Filter out all lines without the word "wrist" from the data below, please, and copy the rest.

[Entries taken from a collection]
┌──
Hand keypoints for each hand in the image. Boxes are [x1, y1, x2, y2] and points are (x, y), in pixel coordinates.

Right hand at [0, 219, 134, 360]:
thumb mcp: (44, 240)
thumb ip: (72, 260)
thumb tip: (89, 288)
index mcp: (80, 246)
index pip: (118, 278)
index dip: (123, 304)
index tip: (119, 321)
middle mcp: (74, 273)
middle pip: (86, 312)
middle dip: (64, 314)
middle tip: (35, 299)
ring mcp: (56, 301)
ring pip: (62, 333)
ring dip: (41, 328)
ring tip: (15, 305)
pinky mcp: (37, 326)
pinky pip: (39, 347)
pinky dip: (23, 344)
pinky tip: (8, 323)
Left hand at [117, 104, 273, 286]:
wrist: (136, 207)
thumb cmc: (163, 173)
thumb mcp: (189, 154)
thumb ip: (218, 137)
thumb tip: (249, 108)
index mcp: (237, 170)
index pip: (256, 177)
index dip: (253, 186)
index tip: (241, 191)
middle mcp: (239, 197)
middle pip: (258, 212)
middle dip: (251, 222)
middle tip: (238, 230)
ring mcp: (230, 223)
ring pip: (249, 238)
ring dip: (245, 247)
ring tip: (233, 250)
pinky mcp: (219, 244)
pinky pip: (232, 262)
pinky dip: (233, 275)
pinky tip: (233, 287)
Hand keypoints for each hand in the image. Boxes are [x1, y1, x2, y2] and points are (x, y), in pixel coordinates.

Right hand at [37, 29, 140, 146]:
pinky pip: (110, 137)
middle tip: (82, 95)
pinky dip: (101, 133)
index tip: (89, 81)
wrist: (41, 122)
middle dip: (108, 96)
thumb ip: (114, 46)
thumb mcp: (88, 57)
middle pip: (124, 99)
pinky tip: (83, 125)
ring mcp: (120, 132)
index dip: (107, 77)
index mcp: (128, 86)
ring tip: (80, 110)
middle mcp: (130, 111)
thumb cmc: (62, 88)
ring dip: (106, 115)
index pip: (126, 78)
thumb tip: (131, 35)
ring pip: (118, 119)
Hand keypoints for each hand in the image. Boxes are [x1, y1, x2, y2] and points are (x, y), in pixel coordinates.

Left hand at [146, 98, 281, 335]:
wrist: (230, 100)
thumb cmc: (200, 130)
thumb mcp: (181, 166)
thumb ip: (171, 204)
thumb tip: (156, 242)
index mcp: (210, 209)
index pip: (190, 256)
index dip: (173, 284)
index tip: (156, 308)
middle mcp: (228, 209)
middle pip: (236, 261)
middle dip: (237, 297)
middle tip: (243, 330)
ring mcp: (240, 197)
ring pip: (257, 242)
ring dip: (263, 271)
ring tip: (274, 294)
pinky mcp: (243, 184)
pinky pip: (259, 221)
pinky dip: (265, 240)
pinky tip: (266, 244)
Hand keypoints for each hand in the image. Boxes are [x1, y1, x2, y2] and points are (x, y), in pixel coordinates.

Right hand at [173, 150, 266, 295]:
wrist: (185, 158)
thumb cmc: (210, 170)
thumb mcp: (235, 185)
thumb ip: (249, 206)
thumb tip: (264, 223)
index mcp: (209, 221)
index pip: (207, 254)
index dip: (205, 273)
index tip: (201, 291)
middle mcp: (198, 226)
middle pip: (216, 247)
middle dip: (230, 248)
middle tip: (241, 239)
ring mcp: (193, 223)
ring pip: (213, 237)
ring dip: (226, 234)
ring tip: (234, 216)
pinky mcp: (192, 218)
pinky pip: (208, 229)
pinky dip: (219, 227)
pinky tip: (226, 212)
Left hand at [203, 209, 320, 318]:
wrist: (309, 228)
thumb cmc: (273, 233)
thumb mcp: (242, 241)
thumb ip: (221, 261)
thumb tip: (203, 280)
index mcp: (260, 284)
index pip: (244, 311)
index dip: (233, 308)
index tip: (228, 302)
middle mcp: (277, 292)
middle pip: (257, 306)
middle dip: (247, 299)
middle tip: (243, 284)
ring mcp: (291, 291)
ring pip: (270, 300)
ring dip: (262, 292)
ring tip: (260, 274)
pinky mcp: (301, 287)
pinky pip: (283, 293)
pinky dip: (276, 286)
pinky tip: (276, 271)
└──
┌──
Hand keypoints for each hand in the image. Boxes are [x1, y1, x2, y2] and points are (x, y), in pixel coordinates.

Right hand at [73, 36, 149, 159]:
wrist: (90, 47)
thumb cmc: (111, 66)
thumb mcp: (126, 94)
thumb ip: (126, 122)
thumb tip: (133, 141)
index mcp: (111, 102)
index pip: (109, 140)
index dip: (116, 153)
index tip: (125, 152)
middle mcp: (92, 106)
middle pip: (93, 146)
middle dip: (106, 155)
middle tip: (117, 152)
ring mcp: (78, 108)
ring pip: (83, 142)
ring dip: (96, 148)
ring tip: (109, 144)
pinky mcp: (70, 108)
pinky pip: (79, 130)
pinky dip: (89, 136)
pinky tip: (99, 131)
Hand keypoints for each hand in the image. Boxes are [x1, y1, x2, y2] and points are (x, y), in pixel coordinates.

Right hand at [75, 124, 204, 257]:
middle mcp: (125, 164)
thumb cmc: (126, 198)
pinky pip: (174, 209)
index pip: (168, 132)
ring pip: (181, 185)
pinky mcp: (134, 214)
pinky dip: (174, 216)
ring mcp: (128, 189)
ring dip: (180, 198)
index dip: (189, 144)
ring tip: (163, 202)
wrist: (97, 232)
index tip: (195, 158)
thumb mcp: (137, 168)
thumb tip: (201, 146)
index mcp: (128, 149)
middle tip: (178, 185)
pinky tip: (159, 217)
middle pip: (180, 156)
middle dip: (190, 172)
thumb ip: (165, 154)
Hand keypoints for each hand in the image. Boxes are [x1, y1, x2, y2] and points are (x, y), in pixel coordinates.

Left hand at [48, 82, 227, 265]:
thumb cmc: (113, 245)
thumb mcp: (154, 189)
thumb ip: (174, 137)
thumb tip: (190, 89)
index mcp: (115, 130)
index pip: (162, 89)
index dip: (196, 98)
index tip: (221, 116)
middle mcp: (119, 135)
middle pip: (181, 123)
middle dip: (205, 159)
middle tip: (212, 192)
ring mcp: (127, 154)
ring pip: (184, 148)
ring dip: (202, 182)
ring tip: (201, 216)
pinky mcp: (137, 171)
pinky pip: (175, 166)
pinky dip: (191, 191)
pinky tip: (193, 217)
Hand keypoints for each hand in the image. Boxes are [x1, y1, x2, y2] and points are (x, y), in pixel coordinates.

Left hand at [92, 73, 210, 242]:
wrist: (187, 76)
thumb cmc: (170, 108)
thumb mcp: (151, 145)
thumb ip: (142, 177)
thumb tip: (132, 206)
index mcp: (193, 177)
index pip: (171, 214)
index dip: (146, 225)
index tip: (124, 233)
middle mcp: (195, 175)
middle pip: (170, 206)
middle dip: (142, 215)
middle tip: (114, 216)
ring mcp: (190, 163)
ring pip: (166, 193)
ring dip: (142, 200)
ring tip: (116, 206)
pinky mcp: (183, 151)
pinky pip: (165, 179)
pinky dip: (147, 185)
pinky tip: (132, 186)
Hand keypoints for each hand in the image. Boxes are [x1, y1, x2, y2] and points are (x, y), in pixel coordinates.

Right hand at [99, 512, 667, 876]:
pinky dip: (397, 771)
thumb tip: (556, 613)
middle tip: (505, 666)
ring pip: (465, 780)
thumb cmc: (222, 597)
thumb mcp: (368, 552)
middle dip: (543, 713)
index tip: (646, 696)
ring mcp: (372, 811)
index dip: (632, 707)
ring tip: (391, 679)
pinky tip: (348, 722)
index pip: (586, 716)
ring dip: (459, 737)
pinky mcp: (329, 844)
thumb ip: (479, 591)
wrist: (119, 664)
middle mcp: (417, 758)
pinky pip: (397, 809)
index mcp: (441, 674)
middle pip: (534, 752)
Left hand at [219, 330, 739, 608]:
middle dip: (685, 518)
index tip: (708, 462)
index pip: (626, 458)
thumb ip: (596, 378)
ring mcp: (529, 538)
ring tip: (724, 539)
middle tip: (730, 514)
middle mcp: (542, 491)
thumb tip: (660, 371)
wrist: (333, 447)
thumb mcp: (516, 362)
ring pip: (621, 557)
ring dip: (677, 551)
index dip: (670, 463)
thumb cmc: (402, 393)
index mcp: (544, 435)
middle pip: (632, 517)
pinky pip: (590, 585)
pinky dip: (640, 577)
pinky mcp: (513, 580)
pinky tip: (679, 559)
└──
_EXPECTED OUTPUT_
wrist: (136, 207)
wrist: (41, 122)
wrist: (230, 100)
wrist: (185, 158)
wrist: (309, 228)
wrist: (90, 47)
wrist: (97, 232)
wrist: (187, 76)
wrist: (119, 664)
wrist: (333, 447)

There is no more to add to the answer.